**Текст документа**
Мы вели частые и долгие споры о литературе, но о произведениях друг друга говорили редко и как-то стыдливо. Только раз — помню, шли мы куда-то, — глядя в сторону, Чехов неожиданно сказал мне:
Прочитал ваш рассказ («О, мама!»). У вас там как на виолончели играют.
Тем более поразило меня, когда Чехов, всегда сдержанный в разговорах о своей литературной работе, неожиданно протянул мне рукопись:
Вот, только что кончил... Мне хотелось бы, чтобы вы прочитали.
Я прочитал. Это была «Невеста» 10, где звучали новые для Чехова, не хмурые ноты. Для меня стало очевидно, что происходил перелом во всем настроении Чехова, в его художественном восприятии жизни, что начинается новый период его художественного творчества.
Он не успел развернуться, этот период. Чехов скоро умер.
В. А. ЛАЗАРЕВСКИЙ
А. П. ЧЕХОВ
<...> С пятнадцати лет я мечтал познакомиться с А. П., но увидеть его и говорить с ним мне пришлось только в сентябре 1899 года.

**Задания**
**A.** Какую свою рукопись Чехов дал прочитать автору воспоминаний о Чехове?
**B.** Переведите на английский язык предложение из воспоминаний о Чехове: «Он не успел развернуться, этот период.»
**C.** Подхватите воспоминания о Чехове: напишите продолжение, начиная сразу после последнего предложения.

**Перечень строк**
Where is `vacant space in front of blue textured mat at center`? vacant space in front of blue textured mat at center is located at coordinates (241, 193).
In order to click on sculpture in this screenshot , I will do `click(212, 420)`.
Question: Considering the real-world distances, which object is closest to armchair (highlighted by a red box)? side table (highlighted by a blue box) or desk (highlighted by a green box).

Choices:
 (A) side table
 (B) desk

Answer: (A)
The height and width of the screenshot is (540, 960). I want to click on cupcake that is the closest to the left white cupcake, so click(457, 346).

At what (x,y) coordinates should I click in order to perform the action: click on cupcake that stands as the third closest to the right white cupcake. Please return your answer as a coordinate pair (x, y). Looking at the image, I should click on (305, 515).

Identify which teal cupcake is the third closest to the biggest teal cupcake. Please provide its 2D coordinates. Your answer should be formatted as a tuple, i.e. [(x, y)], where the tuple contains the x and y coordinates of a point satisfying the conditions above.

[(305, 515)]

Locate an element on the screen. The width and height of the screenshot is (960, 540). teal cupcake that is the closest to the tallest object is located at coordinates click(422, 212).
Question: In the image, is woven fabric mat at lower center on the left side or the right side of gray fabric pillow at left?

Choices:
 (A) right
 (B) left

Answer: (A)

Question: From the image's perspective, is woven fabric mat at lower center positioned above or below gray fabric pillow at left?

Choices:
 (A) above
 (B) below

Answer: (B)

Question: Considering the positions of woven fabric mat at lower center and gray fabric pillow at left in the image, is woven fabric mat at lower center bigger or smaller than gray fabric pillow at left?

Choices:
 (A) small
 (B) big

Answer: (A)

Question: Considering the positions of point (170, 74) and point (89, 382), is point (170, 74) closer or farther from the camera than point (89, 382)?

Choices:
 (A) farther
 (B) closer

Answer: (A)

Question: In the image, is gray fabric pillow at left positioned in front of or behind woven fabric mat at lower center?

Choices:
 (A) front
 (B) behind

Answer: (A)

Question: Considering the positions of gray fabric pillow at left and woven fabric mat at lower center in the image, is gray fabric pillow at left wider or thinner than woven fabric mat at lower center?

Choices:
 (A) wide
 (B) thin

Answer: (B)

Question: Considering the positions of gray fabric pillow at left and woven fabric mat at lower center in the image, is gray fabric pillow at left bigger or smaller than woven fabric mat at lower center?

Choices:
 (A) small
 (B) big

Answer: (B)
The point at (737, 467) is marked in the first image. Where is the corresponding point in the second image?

**Ответы**
**A.** «Невеста».

**B.** That period never had time to unfold.

**C.**
Чехов уже переехал в Ялту и жил на своей еще недостроенной даче. Я только что поступил на службу в один из крымских городов и бывал в Ялте довольно часто.
Все слышанное от Чехова я записывал в тот же день в дневник и так делал после каждой встречи.
В 1899 году вышла первая книжка моих рассказов. Местная газета их беспощадно высмеяла. Я решил спросить мнения Чехова, написал ему письмо и послал мою книжку, а через несколько дней отправился к нему сам.
Я ждал сухого приема и наставительного тона большого писателя и поэтому волновался. Но услышал я от человека, который видел меня в первый раз, совсем другое 1.
Послушайте, ну как же можно было так убиваться из-за того, что в газете кто-то там написал эту статейку? Мало ли какой чепухи о нас не пишут...
Слова «о нас» прозвучали в моих ушах особенно сладко, и я понял, что со стороны Чехова они прежде всего акт его доброты.
Нет, это пустяки, — продолжал А. П . , — и обращать на них внимания не стоит. Худо, если о книге совсем не пишут. А вы разве не на железной дороге служите? — вдруг спросил он.
Вопрос этот был задан потому, что большинство моих рассказов касалось жизни железнодорожных машинистов.
Теперь нет, — ответил я и объяснил, где служу.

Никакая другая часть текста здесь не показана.